--- EXTRACTED TEXT Enclosed Below ---

When targeted landscapes span fortified international borders or zones characterized by widespread illegal activity, the complexities and challenges of drylands restoration strategies are compounded. A case study of such a situation is described here: Cuenca Los Ojos (CLO) is restoring severely altered riparian areas and aridlands on the Mexico-U.S. border. At a time when the U.S. government is fortifying its southwest border, CLO is advancing an alternative paradigm that advocates restoring transborder ecosystems and generating sustainable cross-border economies.
The Cuenca Los Ojos foundation is a nonprofit project created by Valer and Josiah Austin whose institutional mission is “to preserve and restore the biodiversity of the borderland region through land protection, habitat restoration, and wildlife reintroduction”.
The Austins moved from New York City in 1983 to begin ranching in southeastern Arizona. The El Coronado Ranch, which is situated on the western flanks of the Chiricahua Mountains in the borderland area, was badly eroded and overgrazed, prompting the Austins to reduce cattle grazing and initiate land-restoration projects. Their restoration strategy primarily involved erosion control and water harvesting techniques on their Arizona ranches, which encompass some 32 000 hectares.
Traces of pre-Columbian indigenous communities remain throughout the transborder region in the form of thousands of trincheras (rock check dams), primarily used to increase cultivable land and to ensure year-round supplies of drinking water, while also stemming erosion. Although initially the Austins relied almost exclusively on trincheras for erosion control and water harvesting, over the past fifteen years they have also been erecting larger erosion control structures built with gabions (rock-filled baskets formed by a mesh of galvanized wire). Gabion check dams function like trincheras in trapping water-borne sediment while slowing down the rush of storm water down arroyos and streams. Also like trincheras, gabion dams eventually fade into the landscape as they become covered by alluvium and vegetation. Since the early 1980s, the Austins estimate they have erected more than 40,000 trincheras, earthen berms, and gabions on their U.S. and Mexico properties.

--- End of Enclosed EXTRACTED TEXT ---

» **LIST OF TASKS**
a – In the text about Cuenca Los Ojos, what are gabions?
b – Extend the text about Cuenca Los Ojos and its borderland restoration work, starting after its last sentence.

--- DATA SHOWN Enclosed Below ---

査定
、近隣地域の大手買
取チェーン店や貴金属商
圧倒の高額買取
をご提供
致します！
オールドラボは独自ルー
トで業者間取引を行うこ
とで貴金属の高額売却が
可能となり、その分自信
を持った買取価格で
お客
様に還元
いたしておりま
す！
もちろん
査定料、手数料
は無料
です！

--- End of Enclosed DATA SHOWN ---

» **OUTPUTS IN ORDER**
a – Rock-filled baskets formed by a mesh of galvanized wire.

b –
Institutionalizing their commitment to land restoration, the Austins founded Cuenca Los Ojos (meaning “basin of springs”) and the civil association Cuenca Los Ojos, A.C. in Mexico. CLO is the institutional instrument to manage their restoration projects and to attract funds to maintain this restoration work. Recognizing that their vision of reviving regional biodiversity and wildlife corridors couldn’t be fully realized without restorative projects south of the border, the Austins purchased Rancho San Bernardino in 1999, and they currently own 42 500 hectares along Mexico’s northern border.
CLO has launched its restoration projects in a continental biodiversity hotspot. CLO’s properties encompass all the ecosystems of a region variously described as the Apache Highlands (Marshall et al., 2004) and the Mexican Highlands (Woodward & Durall, 1996). Principal vegetation associations include Chihuahuan desert scrub at 1100 m to pine–oak forests at 2500 m in the Sierra San Luìs (Marshall, 1957). The discontinuous mountain ranges that span the border along the north-south continental divide are known as the Sky Islands or Madrean Archipelago.
CLO manages land restoration projects on five ranches in Mexico that form a nearly unbroken 22 km stretch of borderland, extending east from the San Bernardino Valley into the northern outcrops of the Sierra Madre Occidental. These ranches had been heavily grazed since the 1820s with the creation of the San Bernardino Land Grant (C.O. Minckley, 2013) and especially after the beginning of large-scale cattle ranching by Anglo-Americans and fire exclusion in 1870 (Bahre, 1991). Farming in the San Bernardino Valley using water from artesian wells also resulted in the steady encroachment of woody desert shrubs (largely mesquite and creosote) over the largely brush-free grasslands of the ciénaga that historically spanned this transborder ecoregion.
Rather than concentrating its resources on restoring and conserving the most biodiversity-rich and scenic of its Mexico properties in the Sierra San Luìs, CLO made the strategic decision to focus its resources on Rancho San Bernardino, which was the most severely degraded of its Mexico borderland ranches (V. Austin, personal communication).
1Rancho San Bernardino sits at the junction of the Sonoran and Chihuahuan Deserts and the Mexican subtropics and the Great Plains grasslands (Spector, 2002). The headwaters or important tributaries of the Río Yaqui pass through Rancho San Bernardino and other CLO’s Mexico properties. The Río Yaqui is the largest river system west of the Continental Divide in northwestern Mexico and flows nearly 400 miles southwest through Sonora, finally emptying into the Sea of Cortez. Rancho San Bernardino provides a valuable opportunity to assess both riparian and grassland restoration. The San Bernardino Ranch and the adjacent San Bernardino National Wildlife Refuge on the north side of the border encompass the uppermost extent of the Río Yaqui watershed, and subsurface pumping of the aquifer is not practised elsewhere in this area.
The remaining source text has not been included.